EXERCISE DETAILS> Through the end of the data below, output every line exactly, beginning with the line that contains "A propos de".

Extracted page text data:
------------------------

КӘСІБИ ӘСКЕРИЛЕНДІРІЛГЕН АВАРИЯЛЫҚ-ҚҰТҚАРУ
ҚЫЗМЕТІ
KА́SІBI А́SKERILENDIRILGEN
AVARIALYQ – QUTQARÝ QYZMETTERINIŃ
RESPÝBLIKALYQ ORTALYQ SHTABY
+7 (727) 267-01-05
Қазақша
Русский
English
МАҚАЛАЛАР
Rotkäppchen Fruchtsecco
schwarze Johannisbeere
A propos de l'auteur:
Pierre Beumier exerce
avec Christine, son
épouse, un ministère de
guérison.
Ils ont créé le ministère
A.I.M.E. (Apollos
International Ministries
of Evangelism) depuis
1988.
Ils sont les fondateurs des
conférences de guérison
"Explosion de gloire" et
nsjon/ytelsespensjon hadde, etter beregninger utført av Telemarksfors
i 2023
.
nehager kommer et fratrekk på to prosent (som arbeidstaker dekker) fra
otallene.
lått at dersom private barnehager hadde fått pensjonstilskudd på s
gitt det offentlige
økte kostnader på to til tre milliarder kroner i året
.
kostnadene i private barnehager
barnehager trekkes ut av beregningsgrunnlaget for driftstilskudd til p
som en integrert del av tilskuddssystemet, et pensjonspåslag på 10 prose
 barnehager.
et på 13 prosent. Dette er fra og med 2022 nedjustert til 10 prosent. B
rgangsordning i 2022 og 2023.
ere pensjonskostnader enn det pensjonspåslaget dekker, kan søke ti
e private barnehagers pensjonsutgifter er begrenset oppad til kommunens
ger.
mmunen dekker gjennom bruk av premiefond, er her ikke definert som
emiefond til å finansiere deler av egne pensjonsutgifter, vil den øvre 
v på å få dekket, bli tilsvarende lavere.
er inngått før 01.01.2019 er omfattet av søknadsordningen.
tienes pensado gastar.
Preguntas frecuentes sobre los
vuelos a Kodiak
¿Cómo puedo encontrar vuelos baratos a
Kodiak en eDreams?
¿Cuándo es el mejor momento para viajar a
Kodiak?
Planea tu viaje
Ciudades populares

------------------------

SOLUTION TO THIS EXERCISE>
A propos de l'auteur:
Pierre Beumier exerce
avec Christine, son
épouse, un ministère de
guérison.
Ils ont créé le ministère
A.I.M.E. (Apollos
International Ministries
of Evangelism) depuis
1988.
Ils sont les fondateurs des
conférences de guérison
"Explosion de gloire" et
nsjon/ytelsespensjon hadde, etter beregninger utført av Telemarksfors
i 2023
.
nehager kommer et fratrekk på to prosent (som arbeidstaker dekker) fra
otallene.
lått at dersom private barnehager hadde fått pensjonstilskudd på s
gitt det offentlige
økte kostnader på to til tre milliarder kroner i året
.
kostnadene i private barnehager
barnehager trekkes ut av beregningsgrunnlaget for driftstilskudd til p
som en integrert del av tilskuddssystemet, et pensjonspåslag på 10 prose
 barnehager.
et på 13 prosent. Dette er fra og med 2022 nedjustert til 10 prosent. B
rgangsordning i 2022 og 2023.
ere pensjonskostnader enn det pensjonspåslaget dekker, kan søke ti
e private barnehagers pensjonsutgifter er begrenset oppad til kommunens
ger.
mmunen dekker gjennom bruk av premiefond, er her ikke definert som
emiefond til å finansiere deler av egne pensjonsutgifter, vil den øvre 
v på å få dekket, bli tilsvarende lavere.
er inngått før 01.01.2019 er omfattet av søknadsordningen.
tienes pensado gastar.
Preguntas frecuentes sobre los
vuelos a Kodiak
¿Cómo puedo encontrar vuelos baratos a
Kodiak en eDreams?
¿Cuándo es el mejor momento para viajar a
Kodiak?
Planea tu viaje
Ciudades populares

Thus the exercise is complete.